What you will do:
Update all the entries below, replacing every "Prompt" with "Instruksi" and changing nothing else. Leave the pictures out of your answer.

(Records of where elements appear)

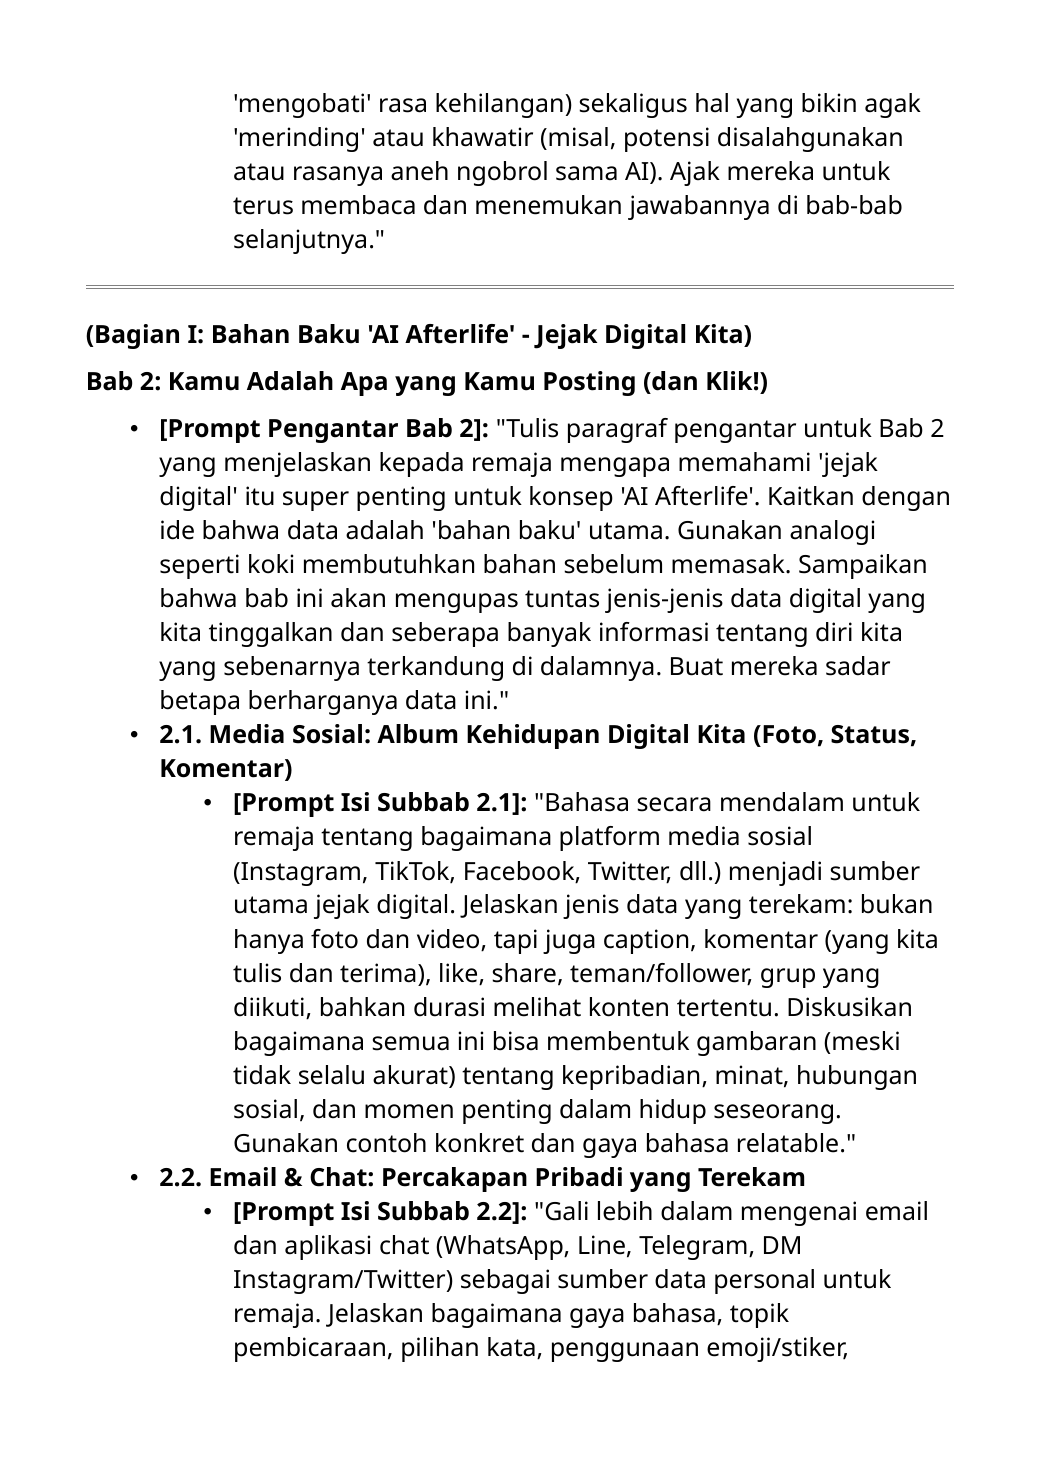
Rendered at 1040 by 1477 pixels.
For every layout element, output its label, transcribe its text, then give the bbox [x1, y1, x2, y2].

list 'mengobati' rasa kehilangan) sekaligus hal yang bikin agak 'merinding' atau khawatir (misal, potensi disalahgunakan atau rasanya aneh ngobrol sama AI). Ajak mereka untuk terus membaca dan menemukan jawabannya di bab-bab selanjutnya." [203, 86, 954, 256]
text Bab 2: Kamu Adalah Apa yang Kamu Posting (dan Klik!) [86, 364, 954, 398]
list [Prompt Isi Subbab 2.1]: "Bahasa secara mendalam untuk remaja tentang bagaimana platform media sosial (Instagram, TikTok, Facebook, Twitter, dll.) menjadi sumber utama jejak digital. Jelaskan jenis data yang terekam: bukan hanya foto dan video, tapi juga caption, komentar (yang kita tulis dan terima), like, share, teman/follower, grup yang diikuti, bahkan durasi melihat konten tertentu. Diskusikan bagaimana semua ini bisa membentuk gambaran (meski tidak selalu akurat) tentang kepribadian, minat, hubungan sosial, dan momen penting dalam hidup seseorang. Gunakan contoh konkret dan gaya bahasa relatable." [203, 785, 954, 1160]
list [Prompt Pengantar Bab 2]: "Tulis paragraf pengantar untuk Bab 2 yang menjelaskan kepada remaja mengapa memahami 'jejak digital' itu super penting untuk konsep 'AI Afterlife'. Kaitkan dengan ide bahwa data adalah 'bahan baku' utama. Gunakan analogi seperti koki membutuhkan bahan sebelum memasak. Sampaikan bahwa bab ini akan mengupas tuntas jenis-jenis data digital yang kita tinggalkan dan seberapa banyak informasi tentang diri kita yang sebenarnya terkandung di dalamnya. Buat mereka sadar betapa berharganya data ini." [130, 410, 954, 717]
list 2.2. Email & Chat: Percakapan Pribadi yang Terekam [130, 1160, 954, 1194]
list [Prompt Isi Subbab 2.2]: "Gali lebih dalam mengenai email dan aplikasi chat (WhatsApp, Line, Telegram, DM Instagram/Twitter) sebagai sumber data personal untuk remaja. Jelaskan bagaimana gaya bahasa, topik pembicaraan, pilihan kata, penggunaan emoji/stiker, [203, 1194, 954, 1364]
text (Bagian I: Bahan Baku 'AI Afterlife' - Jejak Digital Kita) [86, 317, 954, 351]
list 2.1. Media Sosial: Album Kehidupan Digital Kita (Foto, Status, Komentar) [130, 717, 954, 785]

Final result:
Rendered at 1040 by 1477 pixels.
For every layout element, output its label, transcribe its text, then give the bbox [x1, y1, x2, y2].

list 'mengobati' rasa kehilangan) sekaligus hal yang bikin agak 'merinding' atau khawatir (misal, potensi disalahgunakan atau rasanya aneh ngobrol sama AI). Ajak mereka untuk terus membaca dan menemukan jawabannya di bab-bab selanjutnya." [203, 86, 954, 256]
text Bab 2: Kamu Adalah Apa yang Kamu Posting (dan Klik!) [86, 364, 954, 398]
list [Instruksi Isi Subbab 2.1]: "Bahasa secara mendalam untuk remaja tentang bagaimana platform media sosial (Instagram, TikTok, Facebook, Twitter, dll.) menjadi sumber utama jejak digital. Jelaskan jenis data yang terekam: bukan hanya foto dan video, tapi juga caption, komentar (yang kita tulis dan terima), like, share, teman/follower, grup yang diikuti, bahkan durasi melihat konten tertentu. Diskusikan bagaimana semua ini bisa membentuk gambaran (meski tidak selalu akurat) tentang kepribadian, minat, hubungan sosial, dan momen penting dalam hidup seseorang. Gunakan contoh konkret dan gaya bahasa relatable." [203, 785, 954, 1160]
list [Instruksi Pengantar Bab 2]: "Tulis paragraf pengantar untuk Bab 2 yang menjelaskan kepada remaja mengapa memahami 'jejak digital' itu super penting untuk konsep 'AI Afterlife'. Kaitkan dengan ide bahwa data adalah 'bahan baku' utama. Gunakan analogi seperti koki membutuhkan bahan sebelum memasak. Sampaikan bahwa bab ini akan mengupas tuntas jenis-jenis data digital yang kita tinggalkan dan seberapa banyak informasi tentang diri kita yang sebenarnya terkandung di dalamnya. Buat mereka sadar betapa berharganya data ini." [130, 410, 954, 717]
list 2.2. Email & Chat: Percakapan Pribadi yang Terekam [130, 1160, 954, 1194]
list [Instruksi Isi Subbab 2.2]: "Gali lebih dalam mengenai email dan aplikasi chat (WhatsApp, Line, Telegram, DM Instagram/Twitter) sebagai sumber data personal untuk remaja. Jelaskan bagaimana gaya bahasa, topik pembicaraan, pilihan kata, penggunaan emoji/stiker, [203, 1194, 954, 1364]
text (Bagian I: Bahan Baku 'AI Afterlife' - Jejak Digital Kita) [86, 317, 954, 351]
list 2.1. Media Sosial: Album Kehidupan Digital Kita (Foto, Status, Komentar) [130, 717, 954, 785]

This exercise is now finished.